TASK ITEM:
Repeat every line of the data exactly; no picture belongs in the copy.

----- PROVIDED MATERIAL

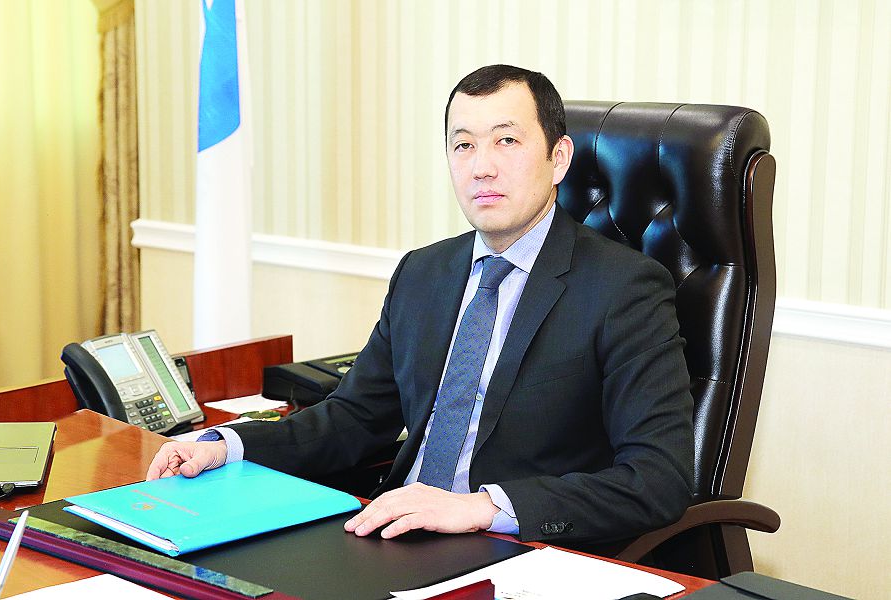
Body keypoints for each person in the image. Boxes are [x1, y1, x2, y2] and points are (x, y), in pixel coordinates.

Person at [147, 64, 693, 547]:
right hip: (392, 532)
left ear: (558, 158)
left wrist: (483, 509)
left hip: (517, 552)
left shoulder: (624, 288)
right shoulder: (423, 273)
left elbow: (658, 479)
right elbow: (353, 419)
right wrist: (225, 445)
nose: (481, 167)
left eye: (506, 141)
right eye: (463, 146)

----------

SOLUTION TO THIS EXERCISE:
Body keypoints for each person in the image. Boxes are [x1, y1, x2, y2] and points are (x, y), in pixel coordinates.

Person at [147, 64, 693, 547]:
right hip: (392, 532)
left ear: (558, 158)
left wrist: (483, 509)
left hip: (517, 552)
left shoulder: (624, 288)
right shoulder: (423, 273)
left elbow: (658, 479)
right elbow: (353, 419)
right wrist: (225, 445)
nose: (481, 167)
left eye: (506, 141)
right eye: (463, 146)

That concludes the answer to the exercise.